Images are not part of the copy; write out the rest of the data exactly as given.

DATASET RECORDS →
________________

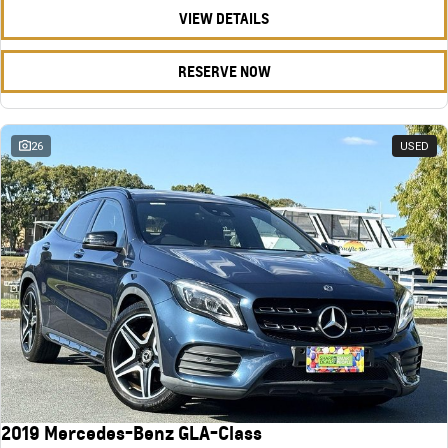
VIEW DETAILS
RESERVE NOW
26
USED
2019 Mercedes-Benz GLA-Class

________________

TASK RESULT →
VIEW DETAILS
RESERVE NOW
26
USED
2019 Mercedes-Benz GLA-Class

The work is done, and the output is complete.